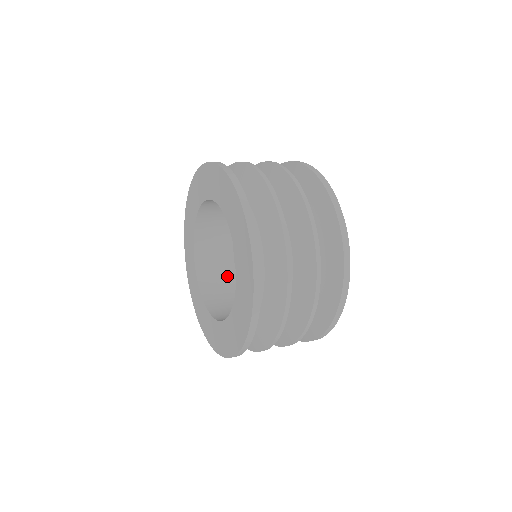
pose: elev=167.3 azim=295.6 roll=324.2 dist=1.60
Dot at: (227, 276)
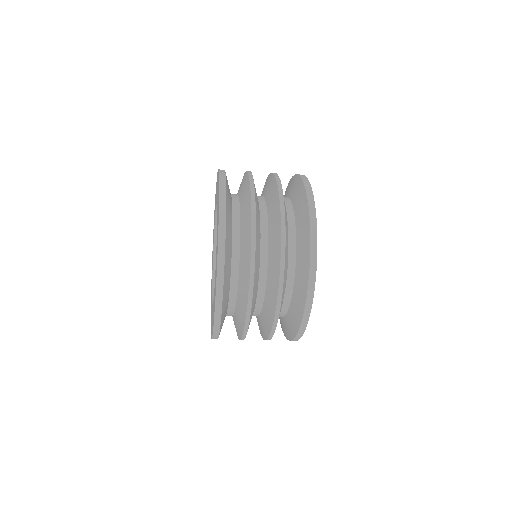
Dot at: occluded
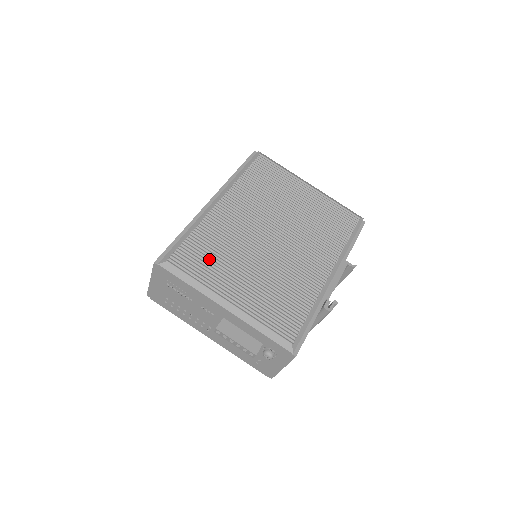
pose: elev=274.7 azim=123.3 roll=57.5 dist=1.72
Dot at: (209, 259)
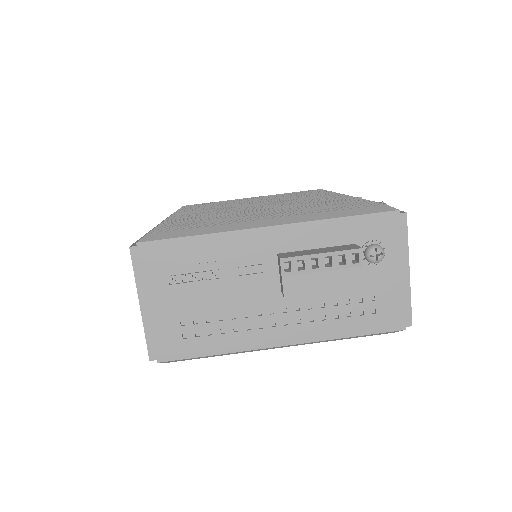
Dot at: (202, 222)
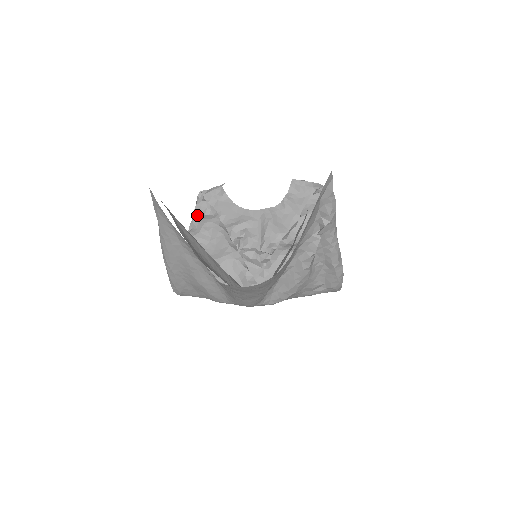
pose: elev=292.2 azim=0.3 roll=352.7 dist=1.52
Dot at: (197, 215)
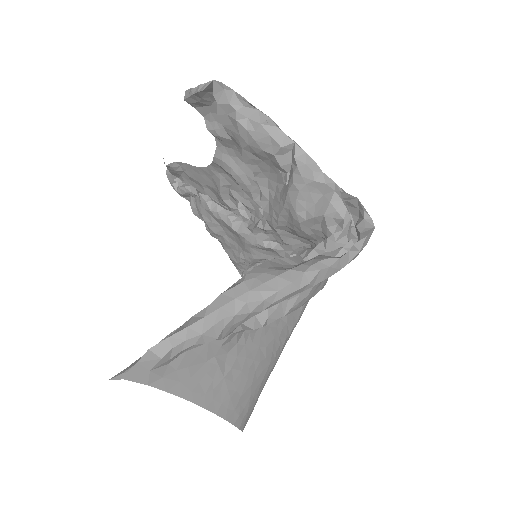
Dot at: (191, 205)
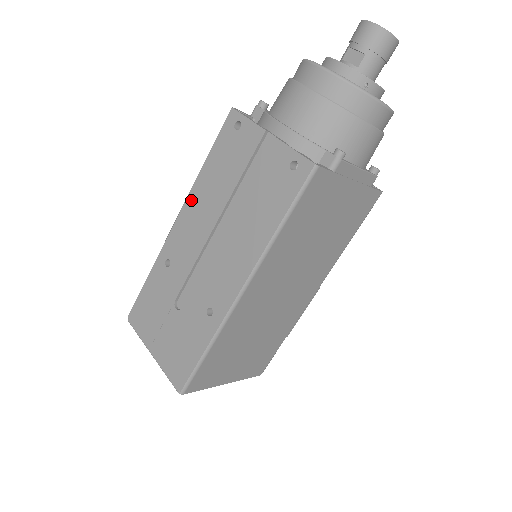
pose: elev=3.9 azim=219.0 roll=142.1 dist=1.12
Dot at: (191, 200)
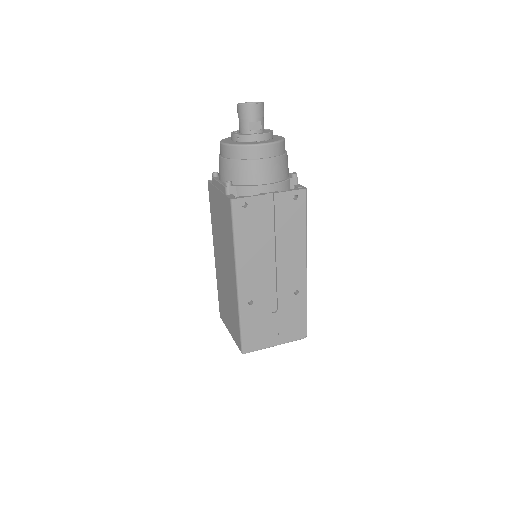
Dot at: (242, 262)
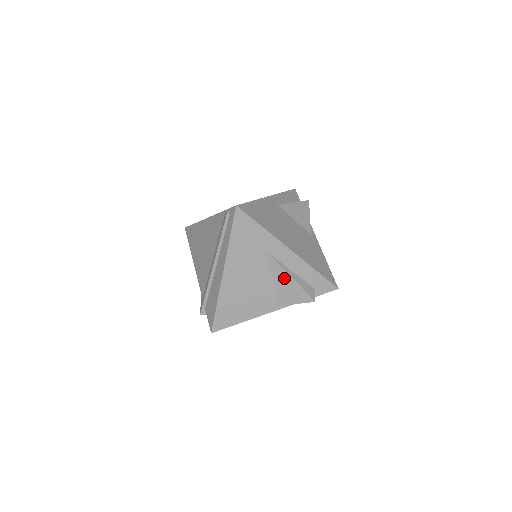
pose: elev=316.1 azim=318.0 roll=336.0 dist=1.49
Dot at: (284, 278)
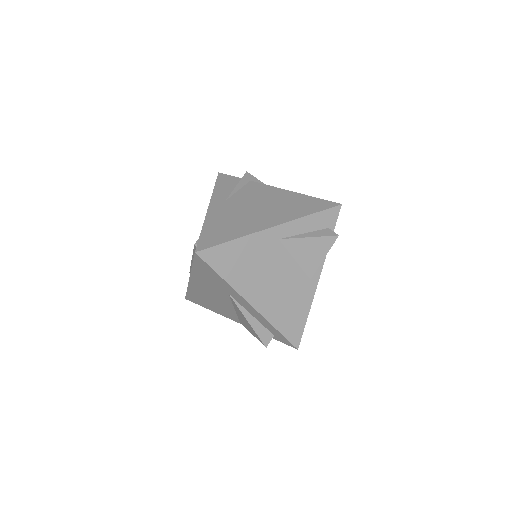
Dot at: (242, 316)
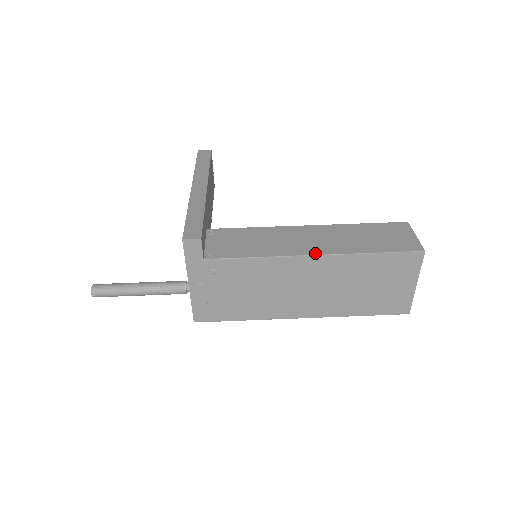
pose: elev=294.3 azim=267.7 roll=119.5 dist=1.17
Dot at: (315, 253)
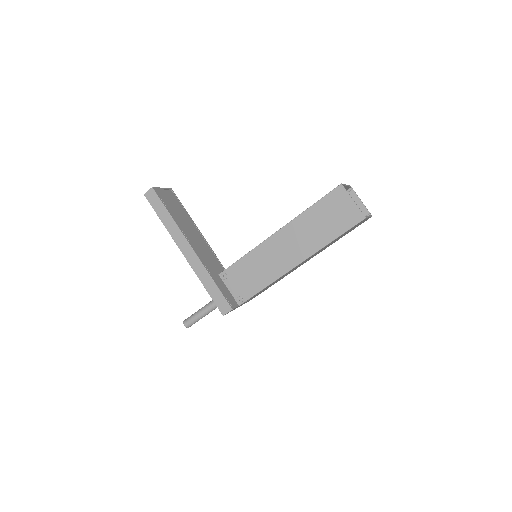
Dot at: (298, 263)
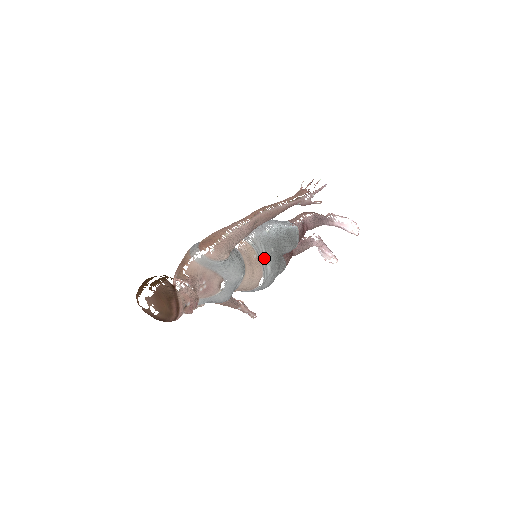
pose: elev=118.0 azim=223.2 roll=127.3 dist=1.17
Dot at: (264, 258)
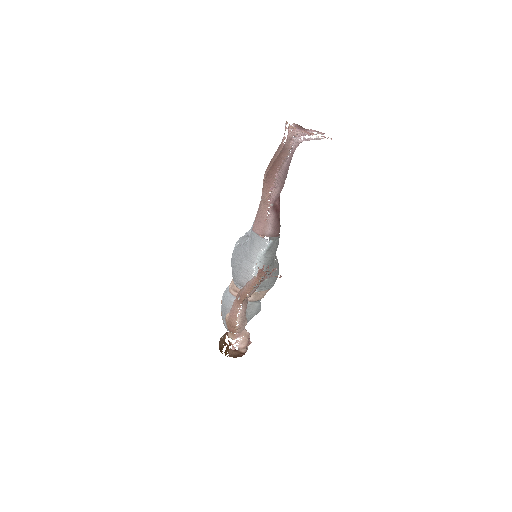
Dot at: (265, 287)
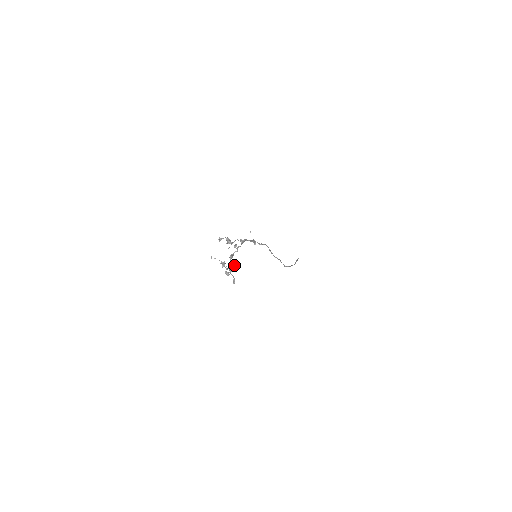
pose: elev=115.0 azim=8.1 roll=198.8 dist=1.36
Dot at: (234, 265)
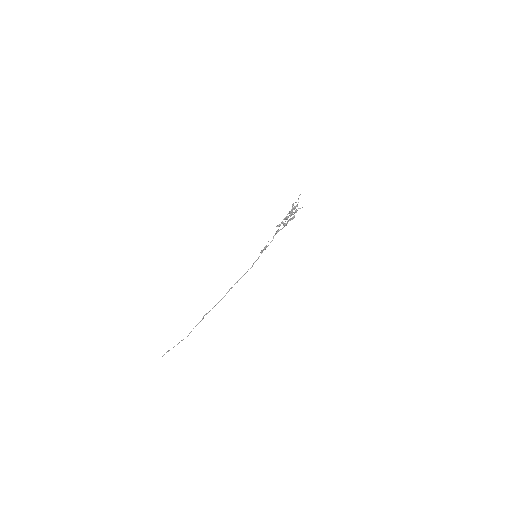
Dot at: (290, 219)
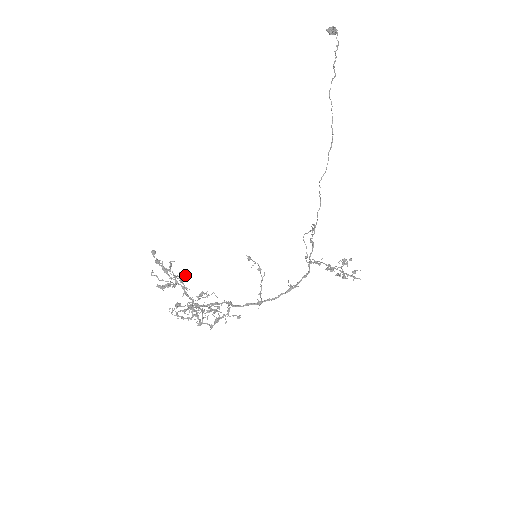
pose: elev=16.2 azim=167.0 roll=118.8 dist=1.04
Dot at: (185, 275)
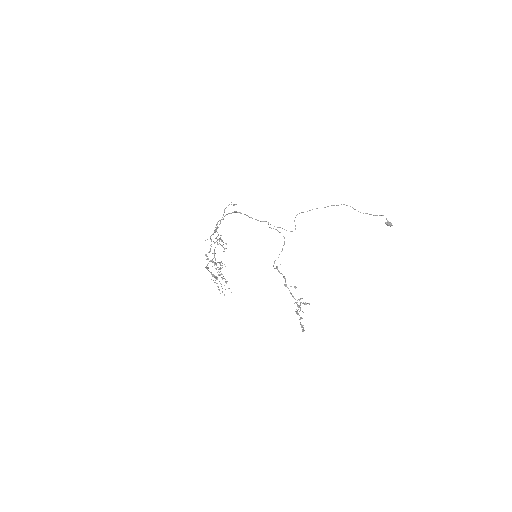
Dot at: occluded
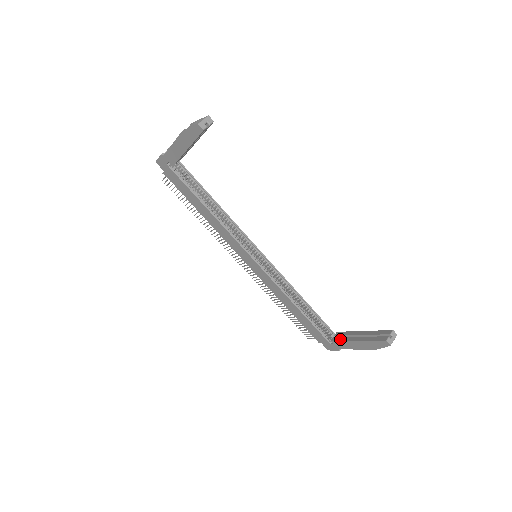
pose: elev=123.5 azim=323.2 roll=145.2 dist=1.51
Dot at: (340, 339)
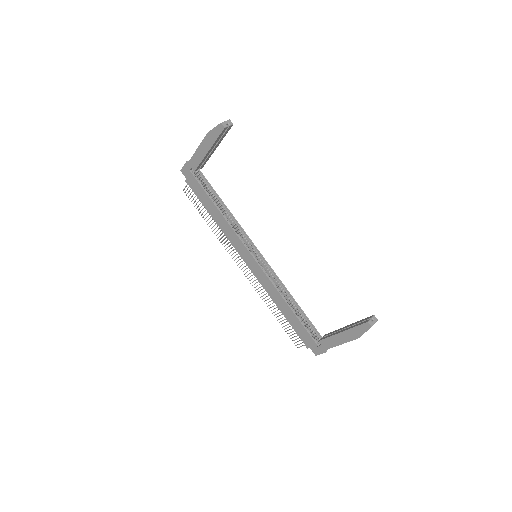
Dot at: (327, 336)
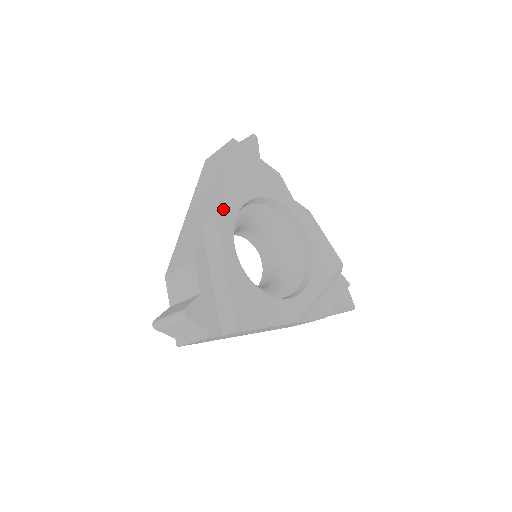
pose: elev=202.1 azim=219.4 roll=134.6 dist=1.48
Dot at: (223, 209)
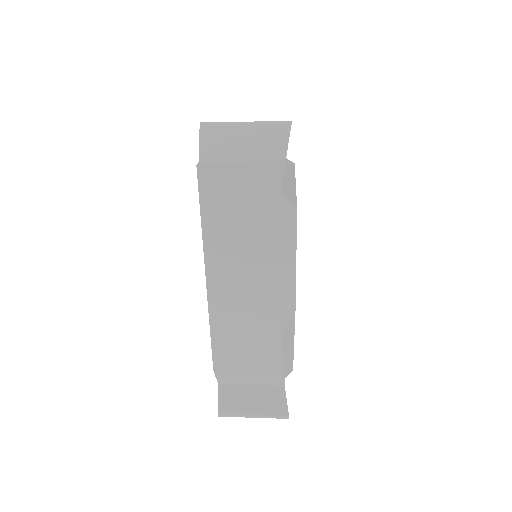
Dot at: occluded
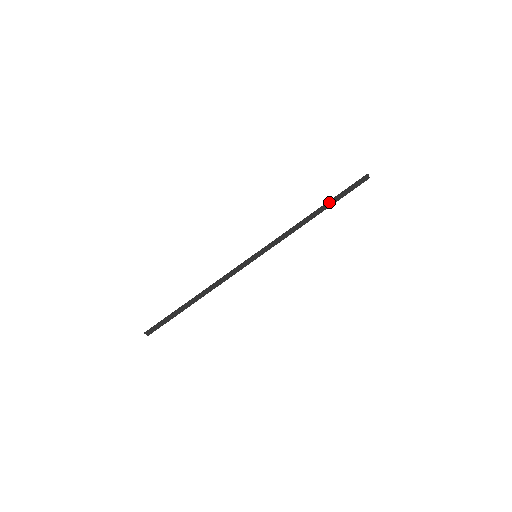
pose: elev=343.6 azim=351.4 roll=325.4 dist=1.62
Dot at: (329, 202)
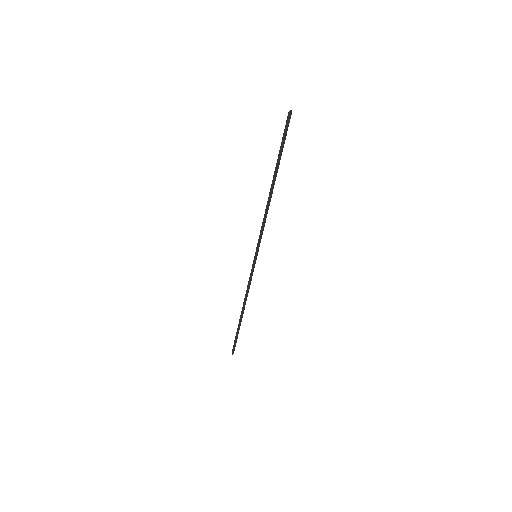
Dot at: (277, 170)
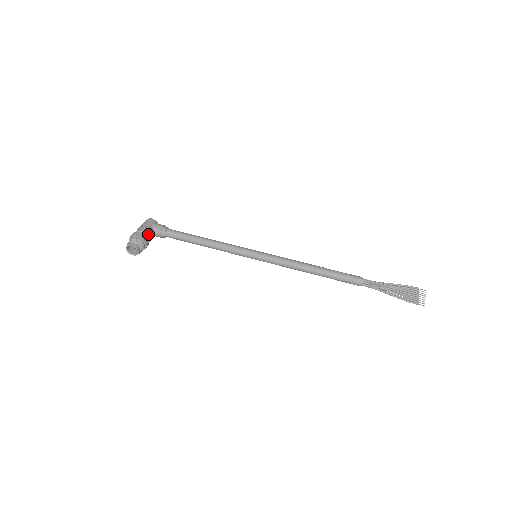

....................

Written instruction: Copy every line of the rows above word for word, leaving out the pictures.

Exercise response:
pose: elev=167.3 azim=295.6 roll=324.2 dist=1.60
Dot at: (227, 276)
Dot at: occluded
pose: elev=274.7 azim=123.3 roll=57.5 dist=1.72
Dot at: (209, 259)
Dot at: (202, 222)
pose: elev=292.2 azim=0.3 roll=352.7 dist=1.52
Dot at: (197, 215)
Dot at: (191, 205)
pose: elev=3.9 azim=219.0 roll=142.1 dist=1.12
Dot at: (191, 200)
Dot at: (242, 262)
pose: elev=316.1 azim=318.0 roll=336.0 dist=1.49
Dot at: (284, 278)
Dot at: (242, 316)
pose: elev=294.3 azim=267.7 roll=119.5 dist=1.17
Dot at: (315, 253)
Dot at: (298, 263)
pose: elev=118.0 azim=223.2 roll=127.3 dist=1.17
Dot at: (264, 258)
Dot at: (265, 287)
pose: elev=115.0 azim=8.1 roll=198.8 dist=1.36
Dot at: (234, 265)
Dot at: (290, 219)
pose: elev=16.2 azim=167.0 roll=118.8 dist=1.04
Dot at: (185, 275)
Dot at: occluded
pose: elev=123.5 azim=323.2 roll=145.2 dist=1.51
Dot at: (340, 339)
Dot at: (327, 336)
pose: elev=202.1 azim=219.4 roll=134.6 dist=1.48
Dot at: (223, 209)
Dot at: occluded
pose: elev=343.6 azim=351.4 roll=325.4 dist=1.62
Dot at: (329, 202)
Dot at: (277, 170)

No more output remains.